# Does black walnut change color as it ages?



## Creede (Jul 21, 2011)

I'm trying to match some 30 year old black walnut cabinets that have been continuously oiled, but with no other types of finishes every applied. When I recently got some new black walnut for a project that will be next to the old cabinets, the color was much different. The older cabinets have a deep patina, and are much redder. Is this color change typical? Can I expect the new wood to change color over time? - thanks


----------



## cabinetman (Jul 5, 2007)

Creede said:


> I'm trying to match some 30 year old black walnut cabinets that have been continuously oiled, but with no other types of finishes every applied. When I recently got some new black walnut for a project that will be next to the old cabinets, the color was much different. The older cabinets have a deep patina, and are much redder. Is this color change typical? Can I expect the new wood to change color over time? - thanks


How the original wood was finished may depend on why it looks like the way it does. It has a finish on it, so it will look different than fresh wood. You may not match it perfectly you could get close. You'll have to try a few different methods to get an idea.

Normally with age, exposure to light, and oxidation, Black Walnut will get lighter. You might try just some BLO (boiled linseed oil) and see what the color looks like. For preservation of color, using a paste wood filler, and a water based aniline stain will enhance the grain. With just using an oiled finish, it will be easily retouched, and in the future an oil base varnish or polyurethane can be added. The sheen can be adjusted as desired.












 







.


----------



## Creede (Jul 21, 2011)

Thanks, Looking at the insides of the cabinets, they also have the reddish color, so I'm guessing that something in the original treatment stained it that color. Although the outside of the cabinets might have faded a little, the color's pretty close, but with a beautiful grain. I'll play around with the BLO and an aniline stain, to see what I can come up with, otherwise I'm not unhappy with the color of the new walnut as it is.


----------



## mike1950 (Aug 29, 2010)

I have black walnut from 4 different trees. grown in 4 different places and they are very different in color.


----------



## ed_h (Dec 1, 2010)

In my experience, most woods darken with age, but Black Walnut lightens, especially when exposed to sunlight.

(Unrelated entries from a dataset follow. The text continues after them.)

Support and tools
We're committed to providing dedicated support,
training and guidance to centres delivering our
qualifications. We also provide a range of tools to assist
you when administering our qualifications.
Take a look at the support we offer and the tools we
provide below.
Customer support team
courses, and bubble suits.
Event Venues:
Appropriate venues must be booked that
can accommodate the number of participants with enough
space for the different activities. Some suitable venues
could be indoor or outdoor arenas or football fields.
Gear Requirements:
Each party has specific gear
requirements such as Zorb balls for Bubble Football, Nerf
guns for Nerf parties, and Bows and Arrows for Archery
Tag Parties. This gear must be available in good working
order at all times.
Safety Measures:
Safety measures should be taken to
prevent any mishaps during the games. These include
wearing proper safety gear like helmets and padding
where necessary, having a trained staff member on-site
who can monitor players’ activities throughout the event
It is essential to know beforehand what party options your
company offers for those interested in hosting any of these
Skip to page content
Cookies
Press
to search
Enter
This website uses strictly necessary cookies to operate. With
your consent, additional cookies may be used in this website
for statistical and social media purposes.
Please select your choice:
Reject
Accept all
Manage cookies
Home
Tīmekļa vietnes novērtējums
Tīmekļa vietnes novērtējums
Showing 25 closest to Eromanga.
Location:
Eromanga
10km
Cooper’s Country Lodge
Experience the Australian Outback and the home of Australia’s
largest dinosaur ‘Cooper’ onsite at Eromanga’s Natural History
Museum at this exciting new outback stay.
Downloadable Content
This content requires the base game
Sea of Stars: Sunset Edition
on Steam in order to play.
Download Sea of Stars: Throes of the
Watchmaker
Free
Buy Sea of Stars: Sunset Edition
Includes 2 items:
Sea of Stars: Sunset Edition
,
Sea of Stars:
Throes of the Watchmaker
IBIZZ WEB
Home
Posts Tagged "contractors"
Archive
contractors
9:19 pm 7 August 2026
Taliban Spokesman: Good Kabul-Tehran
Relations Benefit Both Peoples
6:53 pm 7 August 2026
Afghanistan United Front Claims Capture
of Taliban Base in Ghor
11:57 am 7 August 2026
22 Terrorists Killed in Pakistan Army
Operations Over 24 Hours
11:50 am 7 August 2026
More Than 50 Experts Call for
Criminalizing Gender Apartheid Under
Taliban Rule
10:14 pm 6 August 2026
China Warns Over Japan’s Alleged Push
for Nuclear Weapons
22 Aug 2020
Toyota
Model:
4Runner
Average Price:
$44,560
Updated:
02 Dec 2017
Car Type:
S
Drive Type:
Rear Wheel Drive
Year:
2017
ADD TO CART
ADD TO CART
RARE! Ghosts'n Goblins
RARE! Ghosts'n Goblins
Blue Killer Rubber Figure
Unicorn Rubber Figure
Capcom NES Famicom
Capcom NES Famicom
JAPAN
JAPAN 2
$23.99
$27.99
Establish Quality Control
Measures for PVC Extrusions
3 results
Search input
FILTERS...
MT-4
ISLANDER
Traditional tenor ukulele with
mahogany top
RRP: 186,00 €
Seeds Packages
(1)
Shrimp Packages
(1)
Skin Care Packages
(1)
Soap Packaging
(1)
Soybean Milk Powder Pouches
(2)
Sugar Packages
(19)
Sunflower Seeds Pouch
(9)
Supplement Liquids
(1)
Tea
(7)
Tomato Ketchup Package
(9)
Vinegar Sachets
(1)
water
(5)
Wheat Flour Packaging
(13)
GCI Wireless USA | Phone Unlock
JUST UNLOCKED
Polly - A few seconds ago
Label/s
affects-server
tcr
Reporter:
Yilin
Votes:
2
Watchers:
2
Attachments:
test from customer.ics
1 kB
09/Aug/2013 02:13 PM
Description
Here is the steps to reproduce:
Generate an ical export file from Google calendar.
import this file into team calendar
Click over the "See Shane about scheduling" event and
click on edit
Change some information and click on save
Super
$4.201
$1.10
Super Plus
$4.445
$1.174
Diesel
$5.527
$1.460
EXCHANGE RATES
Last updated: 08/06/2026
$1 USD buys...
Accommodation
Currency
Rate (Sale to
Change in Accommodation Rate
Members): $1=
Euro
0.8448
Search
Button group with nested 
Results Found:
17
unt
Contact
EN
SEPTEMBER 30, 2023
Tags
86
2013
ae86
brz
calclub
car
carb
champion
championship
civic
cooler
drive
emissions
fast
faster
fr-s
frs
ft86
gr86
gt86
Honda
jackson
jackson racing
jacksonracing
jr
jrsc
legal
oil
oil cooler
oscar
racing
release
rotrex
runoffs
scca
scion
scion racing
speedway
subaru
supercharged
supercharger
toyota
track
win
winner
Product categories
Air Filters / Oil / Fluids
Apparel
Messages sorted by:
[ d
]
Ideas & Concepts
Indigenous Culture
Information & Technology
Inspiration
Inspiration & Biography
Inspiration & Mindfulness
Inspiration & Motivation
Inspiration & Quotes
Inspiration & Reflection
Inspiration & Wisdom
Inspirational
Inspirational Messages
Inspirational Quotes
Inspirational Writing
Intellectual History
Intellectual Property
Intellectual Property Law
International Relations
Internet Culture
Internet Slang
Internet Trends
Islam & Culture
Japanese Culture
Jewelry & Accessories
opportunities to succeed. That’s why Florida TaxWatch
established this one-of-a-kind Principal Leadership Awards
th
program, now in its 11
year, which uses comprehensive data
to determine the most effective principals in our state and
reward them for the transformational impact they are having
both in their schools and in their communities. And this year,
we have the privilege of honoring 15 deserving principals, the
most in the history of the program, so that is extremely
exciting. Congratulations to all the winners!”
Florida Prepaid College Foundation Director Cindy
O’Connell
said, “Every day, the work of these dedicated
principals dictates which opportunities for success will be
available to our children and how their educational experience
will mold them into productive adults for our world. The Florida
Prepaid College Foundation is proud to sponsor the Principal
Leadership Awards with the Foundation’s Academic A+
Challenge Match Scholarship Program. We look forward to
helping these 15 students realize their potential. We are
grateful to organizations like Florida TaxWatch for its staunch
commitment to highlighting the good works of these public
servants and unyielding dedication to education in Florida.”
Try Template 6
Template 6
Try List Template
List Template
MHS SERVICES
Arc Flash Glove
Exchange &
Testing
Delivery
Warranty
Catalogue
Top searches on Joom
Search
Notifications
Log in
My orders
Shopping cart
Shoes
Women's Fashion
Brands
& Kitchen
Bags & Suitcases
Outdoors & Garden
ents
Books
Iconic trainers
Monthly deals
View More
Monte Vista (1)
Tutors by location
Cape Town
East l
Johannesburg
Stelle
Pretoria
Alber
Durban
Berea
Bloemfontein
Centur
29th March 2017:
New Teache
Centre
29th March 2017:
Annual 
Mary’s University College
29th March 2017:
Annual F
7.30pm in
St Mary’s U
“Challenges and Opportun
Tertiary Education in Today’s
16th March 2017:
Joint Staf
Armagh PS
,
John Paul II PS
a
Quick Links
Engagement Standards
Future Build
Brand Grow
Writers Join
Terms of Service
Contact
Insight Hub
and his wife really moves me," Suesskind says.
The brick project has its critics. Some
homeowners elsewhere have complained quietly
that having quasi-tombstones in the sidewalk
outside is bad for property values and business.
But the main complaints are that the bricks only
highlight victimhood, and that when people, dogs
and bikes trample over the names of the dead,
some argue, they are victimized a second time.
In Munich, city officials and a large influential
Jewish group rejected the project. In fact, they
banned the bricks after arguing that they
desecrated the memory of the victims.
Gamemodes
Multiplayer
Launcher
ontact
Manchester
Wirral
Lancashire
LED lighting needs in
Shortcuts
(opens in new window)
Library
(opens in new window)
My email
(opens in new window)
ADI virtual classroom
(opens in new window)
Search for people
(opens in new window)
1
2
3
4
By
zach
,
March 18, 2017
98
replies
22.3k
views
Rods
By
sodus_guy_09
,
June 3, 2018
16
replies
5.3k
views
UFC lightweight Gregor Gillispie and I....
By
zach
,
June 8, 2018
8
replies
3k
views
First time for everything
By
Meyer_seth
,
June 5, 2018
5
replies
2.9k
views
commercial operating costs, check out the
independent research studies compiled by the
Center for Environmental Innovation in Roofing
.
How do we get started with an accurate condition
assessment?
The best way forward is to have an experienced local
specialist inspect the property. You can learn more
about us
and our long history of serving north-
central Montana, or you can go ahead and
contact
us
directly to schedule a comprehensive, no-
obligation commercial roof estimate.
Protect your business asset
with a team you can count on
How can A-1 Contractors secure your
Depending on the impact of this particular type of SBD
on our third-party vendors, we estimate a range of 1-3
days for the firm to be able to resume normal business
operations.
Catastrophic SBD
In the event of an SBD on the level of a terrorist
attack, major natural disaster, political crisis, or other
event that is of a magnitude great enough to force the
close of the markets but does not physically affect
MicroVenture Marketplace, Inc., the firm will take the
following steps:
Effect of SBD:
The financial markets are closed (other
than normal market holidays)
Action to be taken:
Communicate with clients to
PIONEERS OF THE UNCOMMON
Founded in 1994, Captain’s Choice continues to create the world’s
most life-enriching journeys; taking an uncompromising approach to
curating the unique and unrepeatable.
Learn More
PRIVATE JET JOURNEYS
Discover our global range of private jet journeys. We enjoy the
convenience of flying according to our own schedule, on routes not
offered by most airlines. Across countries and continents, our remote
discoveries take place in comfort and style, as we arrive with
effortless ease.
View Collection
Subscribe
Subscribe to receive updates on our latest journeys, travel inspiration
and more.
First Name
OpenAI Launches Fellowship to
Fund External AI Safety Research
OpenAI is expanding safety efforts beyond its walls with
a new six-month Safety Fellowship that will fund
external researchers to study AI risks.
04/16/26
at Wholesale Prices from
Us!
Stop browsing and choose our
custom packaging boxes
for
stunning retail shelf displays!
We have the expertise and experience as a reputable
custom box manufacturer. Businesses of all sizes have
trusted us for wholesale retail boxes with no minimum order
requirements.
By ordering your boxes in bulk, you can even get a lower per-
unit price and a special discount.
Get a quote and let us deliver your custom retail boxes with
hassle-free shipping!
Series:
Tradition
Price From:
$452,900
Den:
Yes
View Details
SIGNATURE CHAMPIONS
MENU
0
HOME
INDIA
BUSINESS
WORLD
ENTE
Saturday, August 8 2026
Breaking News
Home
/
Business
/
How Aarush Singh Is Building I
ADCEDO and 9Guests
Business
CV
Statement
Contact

I installed a white oak floor with a thin black walnut strip border about 20 years ago. Originally, the contrast was striking. Now, the contrast is much less, and in areas that get sun, it's hard to tell the difference in color.


----------



## Hammer1 (Aug 1, 2010)

I'm sitting at a black walnut table , in a matching chair next to a sideboard that are about 130 yrs. old. The color is now much closer to mahogany than the chocolate brown that the project I made yesterday shows. Yes black walnut changes color, significantly over time due to oxidation. That's why the interior of the walnut cabinet has changed, too. New walnut will change but it will take quite a long time and the old will continue to change.


----------



## Creede (Jul 21, 2011)

Hammer1 - what you're describing sounds close to what I've got. The color of the cabinets is close to that of mahogany, with the exception of the white streaks. I'll try to remember to send some pics to show them change. Thanks


----------



## del schisler (Nov 5, 2009)

*walnut color*

Walnut that is old is a redish color. New walnut well look's like new. I have some walnut that is around 80yrs old and is a very redish in color. Lot's of burl is red in color. I found that any walnut look's good. Now as far as new wood i use a lite walnut stain to give it a deeper walnut looking. Now i know it will change but at the time of stain it make's it not look like just off of the tree. I been around wood 60 yrs and have seen some nice looking wood. The best is when you can buy it when it has been air dryed for 20 or 30 more yrs and has the dust on it. That will be some nice looking wood. That kind is hard to find. A few way's to make it look oldish. I work with lot's of different kinds of wood. The one that will change more is cherry. I make jewelry and trinkit box's and take them to a craft show. Now when you open up the cherry you can see the difference. The reason the store bought furnature doesn't change color for a few yrs is that their is a UV inhibitor added to the finish.


----------